How do you react to religious/community leaders who prescribe a certain idea of manhood?

I simply ignore them. Everything I read in the Qur'an tells me that there is diversity for a reason. That there isn't just one way of doing things. I have nothing against people who do things their own way. I do have to speak up when people say that I have to fit a certain mold though. Thankfully, through my web site, I have met a community worldwide who doesn't buy into that 'certain idea.' I take comfort in the fact that most Muslims in North America don't really attend the mosque. I know it may sound offensive, but I don't believe most mosques in the U.S. cater to the needs of the American Muslim community.

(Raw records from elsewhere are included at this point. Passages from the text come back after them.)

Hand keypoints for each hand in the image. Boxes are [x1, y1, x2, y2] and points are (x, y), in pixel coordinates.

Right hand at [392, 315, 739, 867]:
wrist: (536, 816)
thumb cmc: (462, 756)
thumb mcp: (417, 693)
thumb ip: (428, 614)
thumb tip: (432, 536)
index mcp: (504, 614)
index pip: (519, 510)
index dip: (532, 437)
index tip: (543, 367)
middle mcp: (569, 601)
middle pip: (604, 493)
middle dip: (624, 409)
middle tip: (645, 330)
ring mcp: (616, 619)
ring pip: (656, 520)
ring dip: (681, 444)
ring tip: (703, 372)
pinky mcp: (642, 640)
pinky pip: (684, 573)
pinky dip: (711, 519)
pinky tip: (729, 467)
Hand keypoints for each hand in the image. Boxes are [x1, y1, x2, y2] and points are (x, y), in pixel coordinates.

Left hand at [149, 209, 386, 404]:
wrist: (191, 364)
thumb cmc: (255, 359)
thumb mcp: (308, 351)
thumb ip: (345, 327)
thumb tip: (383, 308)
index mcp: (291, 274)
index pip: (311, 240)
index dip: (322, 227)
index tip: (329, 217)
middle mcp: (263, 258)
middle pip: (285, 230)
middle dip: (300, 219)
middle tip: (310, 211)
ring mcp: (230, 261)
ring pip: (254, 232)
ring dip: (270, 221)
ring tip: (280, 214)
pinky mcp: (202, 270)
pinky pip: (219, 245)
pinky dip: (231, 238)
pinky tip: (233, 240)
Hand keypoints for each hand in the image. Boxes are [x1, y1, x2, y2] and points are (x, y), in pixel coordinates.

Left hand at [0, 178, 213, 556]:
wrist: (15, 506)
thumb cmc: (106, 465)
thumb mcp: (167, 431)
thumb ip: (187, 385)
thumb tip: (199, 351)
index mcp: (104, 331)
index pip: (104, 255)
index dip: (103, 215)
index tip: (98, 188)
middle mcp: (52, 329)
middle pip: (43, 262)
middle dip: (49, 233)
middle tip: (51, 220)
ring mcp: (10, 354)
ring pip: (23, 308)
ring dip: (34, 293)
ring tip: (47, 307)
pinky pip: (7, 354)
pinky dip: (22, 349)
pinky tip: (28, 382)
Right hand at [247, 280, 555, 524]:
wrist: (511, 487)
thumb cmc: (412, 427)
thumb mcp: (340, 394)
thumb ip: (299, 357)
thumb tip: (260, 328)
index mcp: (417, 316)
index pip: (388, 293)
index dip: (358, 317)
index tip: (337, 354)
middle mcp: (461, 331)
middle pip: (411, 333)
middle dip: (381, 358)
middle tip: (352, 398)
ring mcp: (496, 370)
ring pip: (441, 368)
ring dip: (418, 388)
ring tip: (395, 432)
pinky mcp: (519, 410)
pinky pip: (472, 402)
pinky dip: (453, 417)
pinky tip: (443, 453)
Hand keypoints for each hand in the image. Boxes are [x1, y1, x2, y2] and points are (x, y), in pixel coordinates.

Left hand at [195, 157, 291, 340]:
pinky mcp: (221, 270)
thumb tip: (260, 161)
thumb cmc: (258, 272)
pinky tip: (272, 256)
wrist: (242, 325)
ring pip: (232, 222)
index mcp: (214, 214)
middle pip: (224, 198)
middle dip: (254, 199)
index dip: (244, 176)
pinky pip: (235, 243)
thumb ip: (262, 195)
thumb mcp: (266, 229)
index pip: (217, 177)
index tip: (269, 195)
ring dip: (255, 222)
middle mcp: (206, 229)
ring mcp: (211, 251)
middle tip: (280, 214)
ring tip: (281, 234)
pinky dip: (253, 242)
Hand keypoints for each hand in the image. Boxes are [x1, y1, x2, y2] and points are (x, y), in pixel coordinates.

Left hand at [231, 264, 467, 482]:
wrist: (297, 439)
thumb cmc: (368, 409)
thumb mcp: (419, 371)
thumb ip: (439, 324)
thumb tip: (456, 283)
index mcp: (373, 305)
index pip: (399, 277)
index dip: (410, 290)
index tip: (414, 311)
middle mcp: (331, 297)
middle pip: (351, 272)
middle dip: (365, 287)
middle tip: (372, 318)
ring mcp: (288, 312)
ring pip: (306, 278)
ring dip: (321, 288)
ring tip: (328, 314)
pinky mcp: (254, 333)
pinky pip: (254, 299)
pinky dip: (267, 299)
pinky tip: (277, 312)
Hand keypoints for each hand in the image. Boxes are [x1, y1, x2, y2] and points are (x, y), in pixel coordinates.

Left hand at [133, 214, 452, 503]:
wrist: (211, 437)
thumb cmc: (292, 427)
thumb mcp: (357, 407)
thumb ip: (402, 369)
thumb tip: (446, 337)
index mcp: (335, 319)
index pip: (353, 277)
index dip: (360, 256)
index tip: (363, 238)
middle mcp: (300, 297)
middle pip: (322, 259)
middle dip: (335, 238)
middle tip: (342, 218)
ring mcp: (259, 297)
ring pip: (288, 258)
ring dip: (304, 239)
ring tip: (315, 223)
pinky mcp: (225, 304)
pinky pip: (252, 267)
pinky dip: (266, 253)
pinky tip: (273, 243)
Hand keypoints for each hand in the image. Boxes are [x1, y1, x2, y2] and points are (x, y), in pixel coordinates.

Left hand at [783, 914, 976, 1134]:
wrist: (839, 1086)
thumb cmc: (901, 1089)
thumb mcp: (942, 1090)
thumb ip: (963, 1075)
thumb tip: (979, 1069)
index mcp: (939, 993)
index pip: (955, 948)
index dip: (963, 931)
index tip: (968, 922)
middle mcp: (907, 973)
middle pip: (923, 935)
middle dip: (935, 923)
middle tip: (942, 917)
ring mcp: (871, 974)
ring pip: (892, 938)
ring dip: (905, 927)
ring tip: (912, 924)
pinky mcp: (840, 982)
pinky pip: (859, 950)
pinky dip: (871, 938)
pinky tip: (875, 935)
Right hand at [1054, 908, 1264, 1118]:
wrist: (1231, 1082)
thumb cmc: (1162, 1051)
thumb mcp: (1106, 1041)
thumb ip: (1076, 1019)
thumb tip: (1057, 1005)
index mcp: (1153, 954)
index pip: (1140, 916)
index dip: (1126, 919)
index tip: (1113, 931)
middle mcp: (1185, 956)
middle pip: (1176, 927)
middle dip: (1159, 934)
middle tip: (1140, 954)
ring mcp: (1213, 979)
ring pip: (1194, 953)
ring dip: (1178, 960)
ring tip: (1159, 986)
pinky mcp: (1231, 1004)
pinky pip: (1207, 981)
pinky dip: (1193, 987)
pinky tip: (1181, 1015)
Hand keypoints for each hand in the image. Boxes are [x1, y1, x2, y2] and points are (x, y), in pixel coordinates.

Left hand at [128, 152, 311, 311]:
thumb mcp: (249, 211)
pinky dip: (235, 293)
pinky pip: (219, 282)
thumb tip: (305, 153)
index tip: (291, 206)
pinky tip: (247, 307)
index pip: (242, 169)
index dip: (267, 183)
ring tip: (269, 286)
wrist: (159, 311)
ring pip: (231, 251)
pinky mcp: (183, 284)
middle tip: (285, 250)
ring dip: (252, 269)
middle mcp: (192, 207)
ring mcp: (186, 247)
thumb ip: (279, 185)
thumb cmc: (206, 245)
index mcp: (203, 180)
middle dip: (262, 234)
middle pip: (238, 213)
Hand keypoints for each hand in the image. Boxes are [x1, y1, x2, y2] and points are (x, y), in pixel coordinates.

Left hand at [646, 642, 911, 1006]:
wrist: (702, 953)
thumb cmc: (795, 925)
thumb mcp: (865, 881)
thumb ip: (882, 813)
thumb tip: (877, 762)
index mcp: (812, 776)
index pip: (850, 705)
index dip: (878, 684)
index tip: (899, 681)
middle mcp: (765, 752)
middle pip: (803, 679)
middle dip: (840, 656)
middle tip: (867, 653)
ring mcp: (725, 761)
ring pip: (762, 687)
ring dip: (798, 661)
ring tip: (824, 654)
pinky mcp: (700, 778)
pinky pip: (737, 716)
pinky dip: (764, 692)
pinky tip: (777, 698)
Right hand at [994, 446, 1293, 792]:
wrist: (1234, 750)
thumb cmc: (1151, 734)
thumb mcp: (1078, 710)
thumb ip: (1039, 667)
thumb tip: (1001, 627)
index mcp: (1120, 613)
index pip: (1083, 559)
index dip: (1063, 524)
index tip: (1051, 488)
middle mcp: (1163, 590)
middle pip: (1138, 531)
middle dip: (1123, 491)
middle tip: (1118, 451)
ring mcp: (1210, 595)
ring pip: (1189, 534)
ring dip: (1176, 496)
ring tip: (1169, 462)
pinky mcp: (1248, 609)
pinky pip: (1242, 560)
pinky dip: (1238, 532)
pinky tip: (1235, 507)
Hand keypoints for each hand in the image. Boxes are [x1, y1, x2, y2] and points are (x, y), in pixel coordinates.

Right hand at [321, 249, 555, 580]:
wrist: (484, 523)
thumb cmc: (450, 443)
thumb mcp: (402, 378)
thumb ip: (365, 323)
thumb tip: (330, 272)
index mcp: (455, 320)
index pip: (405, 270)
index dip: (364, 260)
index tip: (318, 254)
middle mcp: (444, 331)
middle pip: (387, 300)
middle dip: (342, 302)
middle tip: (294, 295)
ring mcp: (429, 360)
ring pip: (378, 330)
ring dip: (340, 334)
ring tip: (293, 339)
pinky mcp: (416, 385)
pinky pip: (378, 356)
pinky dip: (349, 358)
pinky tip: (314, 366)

What challenges do you see in the Muslim community to address patriarchal attitudes?

This is a pretty broad question Abbas, but I think I'll continue in the same thread as above. I've spoken to many men and women that have tried to change their community mosques from the inside. That is, they join committees or groups within the mosque and lobby for changes like taking down partitions between men and women. From what I've gathered, it doesn't really work, especially when in several mosques I've attended, women are barred from the executive committee or put in charge of 'women's and children's affairs.' I think young people need to build their own institutions. I think they need to make their own mosques that cater to the needs of both men and women.

Any final words on how and where spaces can be created for a wider spectrum of behaviors and life-paths for Muslim men?

You and I are already examples of this shift, Abbas. Musa Syeed, an award-winning filmmaker is another example. From the little I know of your family and Musa's, I think that we all had rock star parents and rock star siblings that encouraged us to search for our God-given talents and then find a way to do what we loved with those talents. I encourage other people to do the same. Discover your God-given talents. Try on various hats just to see which one fits!